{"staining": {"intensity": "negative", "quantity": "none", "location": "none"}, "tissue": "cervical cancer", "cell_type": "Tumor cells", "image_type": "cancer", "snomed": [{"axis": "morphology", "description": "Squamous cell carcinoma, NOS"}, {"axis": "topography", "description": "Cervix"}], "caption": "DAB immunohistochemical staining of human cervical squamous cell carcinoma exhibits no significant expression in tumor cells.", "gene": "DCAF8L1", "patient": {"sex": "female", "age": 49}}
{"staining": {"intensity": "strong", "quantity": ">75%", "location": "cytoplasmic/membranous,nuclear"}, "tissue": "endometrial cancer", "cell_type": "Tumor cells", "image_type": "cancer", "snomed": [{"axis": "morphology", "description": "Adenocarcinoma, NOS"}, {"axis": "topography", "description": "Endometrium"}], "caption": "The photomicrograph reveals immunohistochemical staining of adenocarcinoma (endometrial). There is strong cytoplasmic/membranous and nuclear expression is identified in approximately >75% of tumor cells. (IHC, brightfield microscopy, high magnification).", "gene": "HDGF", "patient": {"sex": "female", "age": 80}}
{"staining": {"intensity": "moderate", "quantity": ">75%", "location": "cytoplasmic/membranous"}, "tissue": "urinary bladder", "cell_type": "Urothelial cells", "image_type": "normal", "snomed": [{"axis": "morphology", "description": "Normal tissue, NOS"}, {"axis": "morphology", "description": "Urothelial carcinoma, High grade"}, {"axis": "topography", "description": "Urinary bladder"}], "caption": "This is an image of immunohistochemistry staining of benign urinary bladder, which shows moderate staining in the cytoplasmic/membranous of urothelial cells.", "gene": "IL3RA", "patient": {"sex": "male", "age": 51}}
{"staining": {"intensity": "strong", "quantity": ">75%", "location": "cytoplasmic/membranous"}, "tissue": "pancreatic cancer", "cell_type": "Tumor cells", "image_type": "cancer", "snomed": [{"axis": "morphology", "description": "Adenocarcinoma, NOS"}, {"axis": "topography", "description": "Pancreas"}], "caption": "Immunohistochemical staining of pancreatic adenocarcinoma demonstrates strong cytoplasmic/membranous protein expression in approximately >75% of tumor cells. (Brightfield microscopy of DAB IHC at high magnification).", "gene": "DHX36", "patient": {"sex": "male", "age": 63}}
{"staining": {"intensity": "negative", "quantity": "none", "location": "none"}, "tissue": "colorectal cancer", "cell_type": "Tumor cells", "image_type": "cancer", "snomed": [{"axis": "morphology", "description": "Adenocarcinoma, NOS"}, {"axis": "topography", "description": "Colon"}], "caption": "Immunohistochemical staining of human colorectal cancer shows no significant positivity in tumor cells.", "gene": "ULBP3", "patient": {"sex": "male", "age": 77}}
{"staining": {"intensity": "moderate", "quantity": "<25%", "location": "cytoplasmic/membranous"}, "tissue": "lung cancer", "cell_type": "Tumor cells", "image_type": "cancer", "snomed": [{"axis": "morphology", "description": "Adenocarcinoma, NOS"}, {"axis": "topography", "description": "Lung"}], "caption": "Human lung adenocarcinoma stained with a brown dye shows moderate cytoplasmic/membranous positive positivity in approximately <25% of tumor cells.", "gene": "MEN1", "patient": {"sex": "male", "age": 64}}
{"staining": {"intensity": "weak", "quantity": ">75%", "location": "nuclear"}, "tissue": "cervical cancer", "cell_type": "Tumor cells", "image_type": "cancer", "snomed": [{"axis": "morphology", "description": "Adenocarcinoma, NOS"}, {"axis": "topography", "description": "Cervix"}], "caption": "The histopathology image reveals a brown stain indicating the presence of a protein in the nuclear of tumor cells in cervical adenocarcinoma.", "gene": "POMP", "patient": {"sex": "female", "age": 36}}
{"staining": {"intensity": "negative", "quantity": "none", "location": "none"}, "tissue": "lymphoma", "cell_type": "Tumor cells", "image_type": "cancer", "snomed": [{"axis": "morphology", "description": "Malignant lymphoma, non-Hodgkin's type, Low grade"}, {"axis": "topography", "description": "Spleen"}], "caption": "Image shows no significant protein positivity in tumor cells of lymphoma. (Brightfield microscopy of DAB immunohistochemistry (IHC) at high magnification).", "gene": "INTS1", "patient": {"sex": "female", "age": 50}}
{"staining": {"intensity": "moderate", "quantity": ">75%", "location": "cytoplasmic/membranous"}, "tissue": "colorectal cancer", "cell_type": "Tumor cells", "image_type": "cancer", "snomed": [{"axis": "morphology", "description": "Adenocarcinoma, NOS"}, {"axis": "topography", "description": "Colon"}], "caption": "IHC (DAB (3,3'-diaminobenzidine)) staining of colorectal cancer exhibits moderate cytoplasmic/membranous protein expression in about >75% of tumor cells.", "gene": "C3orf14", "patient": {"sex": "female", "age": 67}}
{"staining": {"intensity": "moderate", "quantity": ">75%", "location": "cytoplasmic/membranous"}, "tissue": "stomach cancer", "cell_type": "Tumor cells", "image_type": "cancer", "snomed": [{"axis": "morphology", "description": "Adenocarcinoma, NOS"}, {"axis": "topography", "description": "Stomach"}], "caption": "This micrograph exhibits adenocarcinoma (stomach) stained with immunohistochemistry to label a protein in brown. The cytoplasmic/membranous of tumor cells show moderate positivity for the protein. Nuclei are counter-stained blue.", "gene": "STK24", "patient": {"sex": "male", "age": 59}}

■ ■ ■ ■

### Instructions to follow:
Retype every record exactly, omitting nothing.

### Answer space:
{"staining": {"intensity": "negative", "quantity": "none", "location": "none"}, "tissue": "cervical cancer", "cell_type": "Tumor cells", "image_type": "cancer", "snomed": [{"axis": "morphology", "description": "Squamous cell carcinoma, NOS"}, {"axis": "topography", "description": "Cervix"}], "caption": "DAB immunohistochemical staining of human cervical squamous cell carcinoma exhibits no significant expression in tumor cells.", "gene": "DCAF8L1", "patient": {"sex": "female", "age": 49}}
{"staining": {"intensity": "strong", "quantity": ">75%", "location": "cytoplasmic/membranous,nuclear"}, "tissue": "endometrial cancer", "cell_type": "Tumor cells", "image_type": "cancer", "snomed": [{"axis": "morphology", "description": "Adenocarcinoma, NOS"}, {"axis": "topography", "description": "Endometrium"}], "caption": "The photomicrograph reveals immunohistochemical staining of adenocarcinoma (endometrial). There is strong cytoplasmic/membranous and nuclear expression is identified in approximately >75% of tumor cells. (IHC, brightfield microscopy, high magnification).", "gene": "HDGF", "patient": {"sex": "female", "age": 80}}
{"staining": {"intensity": "moderate", "quantity": ">75%", "location": "cytoplasmic/membranous"}, "tissue": "urinary bladder", "cell_type": "Urothelial cells", "image_type": "normal", "snomed": [{"axis": "morphology", "description": "Normal tissue, NOS"}, {"axis": "morphology", "description": "Urothelial carcinoma, High grade"}, {"axis": "topography", "description": "Urinary bladder"}], "caption": "This is an image of immunohistochemistry staining of benign urinary bladder, which shows moderate staining in the cytoplasmic/membranous of urothelial cells.", "gene": "IL3RA", "patient": {"sex": "male", "age": 51}}
{"staining": {"intensity": "strong", "quantity": ">75%", "location": "cytoplasmic/membranous"}, "tissue": "pancreatic cancer", "cell_type": "Tumor cells", "image_type": "cancer", "snomed": [{"axis": "morphology", "description": "Adenocarcinoma, NOS"}, {"axis": "topography", "description": "Pancreas"}], "caption": "Immunohistochemical staining of pancreatic adenocarcinoma demonstrates strong cytoplasmic/membranous protein expression in approximately >75% of tumor cells. (Brightfield microscopy of DAB IHC at high magnification).", "gene": "DHX36", "patient": {"sex": "male", "age": 63}}
{"staining": {"intensity": "negative", "quantity": "none", "location": "none"}, "tissue": "colorectal cancer", "cell_type": "Tumor cells", "image_type": "cancer", "snomed": [{"axis": "morphology", "description": "Adenocarcinoma, NOS"}, {"axis": "topography", "description": "Colon"}], "caption": "Immunohistochemical staining of human colorectal cancer shows no significant positivity in tumor cells.", "gene": "ULBP3", "patient": {"sex": "male", "age": 77}}
{"staining": {"intensity": "moderate", "quantity": "<25%", "location": "cytoplasmic/membranous"}, "tissue": "lung cancer", "cell_type": "Tumor cells", "image_type": "cancer", "snomed": [{"axis": "morphology", "description": "Adenocarcinoma, NOS"}, {"axis": "topography", "description": "Lung"}], "caption": "Human lung adenocarcinoma stained with a brown dye shows moderate cytoplasmic/membranous positive positivity in approximately <25% of tumor cells.", "gene": "MEN1", "patient": {"sex": "male", "age": 64}}
{"staining": {"intensity": "weak", "quantity": ">75%", "location": "nuclear"}, "tissue": "cervical cancer", "cell_type": "Tumor cells", "image_type": "cancer", "snomed": [{"axis": "morphology", "description": "Adenocarcinoma, NOS"}, {"axis": "topography", "description": "Cervix"}], "caption": "The histopathology image reveals a brown stain indicating the presence of a protein in the nuclear of tumor cells in cervical adenocarcinoma.", "gene": "POMP", "patient": {"sex": "female", "age": 36}}
{"staining": {"intensity": "negative", "quantity": "none", "location": "none"}, "tissue": "lymphoma", "cell_type": "Tumor cells", "image_type": "cancer", "snomed": [{"axis": "morphology", "description": "Malignant lymphoma, non-Hodgkin's type, Low grade"}, {"axis": "topography", "description": "Spleen"}], "caption": "Image shows no significant protein positivity in tumor cells of lymphoma. (Brightfield microscopy of DAB immunohistochemistry (IHC) at high magnification).", "gene": "INTS1", "patient": {"sex": "female", "age": 50}}
{"staining": {"intensity": "moderate", "quantity": ">75%", "location": "cytoplasmic/membranous"}, "tissue": "colorectal cancer", "cell_type": "Tumor cells", "image_type": "cancer", "snomed": [{"axis": "morphology", "description": "Adenocarcinoma, NOS"}, {"axis": "topography", "description": "Colon"}], "caption": "IHC (DAB (3,3'-diaminobenzidine)) staining of colorectal cancer exhibits moderate cytoplasmic/membranous protein expression in about >75% of tumor cells.", "gene": "C3orf14", "patient": {"sex": "female", "age": 67}}
{"staining": {"intensity": "moderate", "quantity": ">75%", "location": "cytoplasmic/membranous"}, "tissue": "stomach cancer", "cell_type": "Tumor cells", "image_type": "cancer", "snomed": [{"axis": "morphology", "description": "Adenocarcinoma, NOS"}, {"axis": "topography", "description": "Stomach"}], "caption": "This micrograph exhibits adenocarcinoma (stomach) stained with immunohistochemistry to label a protein in brown. The cytoplasmic/membranous of tumor cells show moderate positivity for the protein. Nuclei are counter-stained blue.", "gene": "STK24", "patient": {"sex": "male", "age": 59}}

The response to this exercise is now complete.